When Microsoft quit its Sidewalk city guide in 2001, it promised to keep its foot in the door of local services. At that time, it was probably thinking “small business,” since it was bent on remaking the small business marketplace around the Great Plains software company that it had recently purchased. But small business services have never really pushed local into new areas. Arguably, software never has. In fact, Microsoft’s role in local is only now getting established, due to the newly accorded prominence of two areas that Microsoft also considers part of its core competency: maps and imaging.
Speaking at Kelsey’s ILM conference in early December, Microsoft Local Group head Erik Jorgensen presented a masterful picture of local’s image-driven future. “People want true visualization, showing them ‘what is there,’ he said. “Fundamentally, people are visual.
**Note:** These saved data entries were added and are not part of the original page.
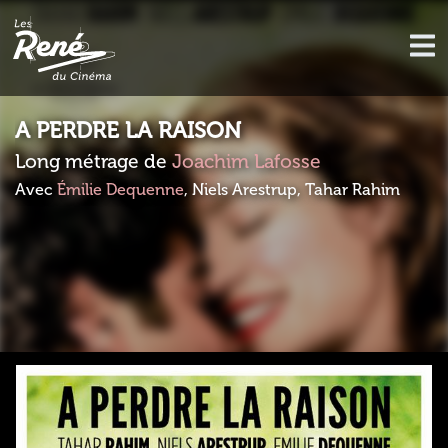
A PERDRE LA RAISON
Long métrage de
Joachim Lafosse
Avec
Émilie Dequenne
, Niels Arestrup, Tahar Rahim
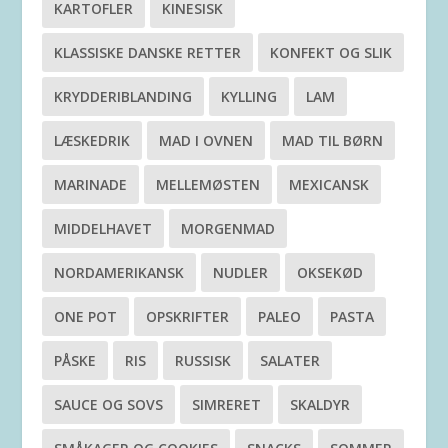
KARTOFLER
KINESISK
KLASSISKE DANSKE RETTER
KONFEKT OG SLIK
KRYDDERIBLANDING
KYLLING
LAM
LÆSKEDRIK
MAD I OVNEN
MAD TIL BØRN
MARINADE
MELLEMØSTEN
MEXICANSK
MIDDELHAVET
MORGENMAD
NORDAMERIKANSK
NUDLER
OKSEKØD
ONE POT
OPSKRIFTER
PALEO
PASTA
PÅSKE
RIS
RUSSISK
SALATER
SAUCE OG SOVS
SIMRERET
SKALDYR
And people want location integrated into relevant services.”
Jorgensen note that Microsoft isn’t necessarily going to emerge as local’s new nucleus. “Local,” he said, “is the most important vertical in search overall. But you can’t win alone in local.” He basically acknowledged the fact that local is permanently fragmented, with several well entrenched players, including Yahoo, Google, AOL/MapQuest and IAC. But an equally important role, he suggested, will be played by non-commercial players who might use Microsoft’s API to do mashups and spread the word – just as tens of thousands of sites do with Google Maps today.
In any case, local “is going to change in two years,” said Jorgensen. By then, we’ll have begun to sort out the role of community social nets; imagery; local services; and the future of map platforms. In five years, he said, “the majority of access will be from mobile devices.”
Going out on a limb a little, Jorgensen also suggested that local’s future will also turn on establishing electronic connections for “traditional relationships.” Currently, he noted that most Internet content and groupware hinges on “anonymous user generated content.” “Trust sources matter. You don’t want to rely on new ones,” he said. In this regard, Microsoft would seek to leverage the “12 billion relationships” it has captured via Windows, HotMail, MSN, Office etc. Jorgensen, of course, hopes this will happen via Microsoft’s new “Windows Live Local” service.
Whatever occurs, Jorgensen said that Microsoft’s commitment is to provide a comprehensive search service built around local features. “Loyalty comes from finding the hard to get info,” he said. Microsoft’s “local content” will be the most comprehensive and up to date.” Its “local city” will connect people and businesses. Just as critically, its services will be “immersive,” as people find, discover and explore using Virtual Earth. “It is a pristine eco-system.”